L’imageur d’exoplanètes SPHERE (Spectro-Polarimetric High-Contraste Exo-planet REsearch) est un instrument coronographique installé et en fonctionnement au Very Large Telescope depuis fin 2014. Les différents sous-systèmes de SPHERE ont été conçus, construits et intégrés par un consortium de douze instituts européens sur plus d’une décennie. Le LESIA a dirigé le développement de la suite coronographique. Huit ans après la mise en place de cet instrument, les limitations de SPHERE ont été comprises et de nouvelles techniques d’optique adaptative et de coronographie sont apparues. Le projet SPHERE+, dirigé par le LESIA et impliquant une douzaine d’instituts en Fance et en Europe a pour objectif de modifier SPHERE pour obtenir de meilleures performances. Trois chercheurs permanents de l’équipe haute dynamique sont impliqués dans SPHERE+, en proche collaboration avec l’équipe optique adaptativedu LESIA.
L’instrument de première lumière de l’ELT MICADO, acronyme de Multi-Adaptive Optics Imaging Camera for Deep Observations, est conçu pour des observations en imagerie et spectroscopie dans le proche infrarouge, avec une combinaison sans précédent de sensibilité et de précision. Cet instrument inclut une branche coronographique. Deux chercheurs permanents et une doctorante de l’équipe haute dynamique sont impliqués dans la branche coronographique de MICADO en proche collaboration avec l’équipe optique adaptative du LESIA.

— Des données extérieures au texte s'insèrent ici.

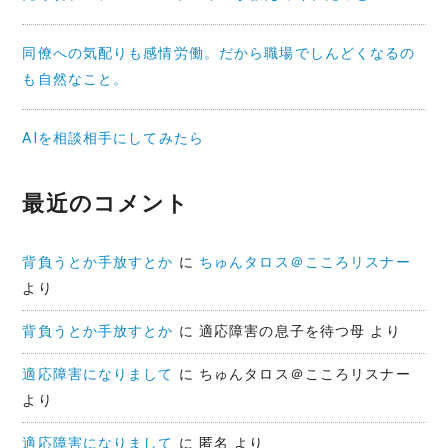
同僚への気配りも感情労働。だから職場でしんどくなるの
も自然なこと。
AIを相談相手にしてみたら
最近のコメント
背負うとか手放すとか
に
ちゅんタロス＠こころリスナー
より
背負うとか手放すとか
に
適応障害の息子を待つ母
より
適応障害になりまして
に
ちゅんタロス＠こころリスナー
より
適応障害になりまして
に
匿名
より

Enfin, l’équipe est impliquée dans l’exploitation des données des grands télescopes au sol et spatiaux, dont elle a parfois développée les instruments ou sous-instruments coronographiques (VLT/SPHERE, JWST/MIRI pour n’en citer que deux).
L’analyse des données coronographiques nécessite l’utilisation de traitement d’images avancées qui sont l’une des expertises de notre équipe. Ces codes numériques sont ensuite utilisés par les consortia dont les chercheurs et chercheuses du LESIA font partie. L’analyse des données coronographiques SPHERE a donné lieu à de nombreuses publications récentes de notre équipe en particulier sur les disques de débris et les disques protoplanétaires.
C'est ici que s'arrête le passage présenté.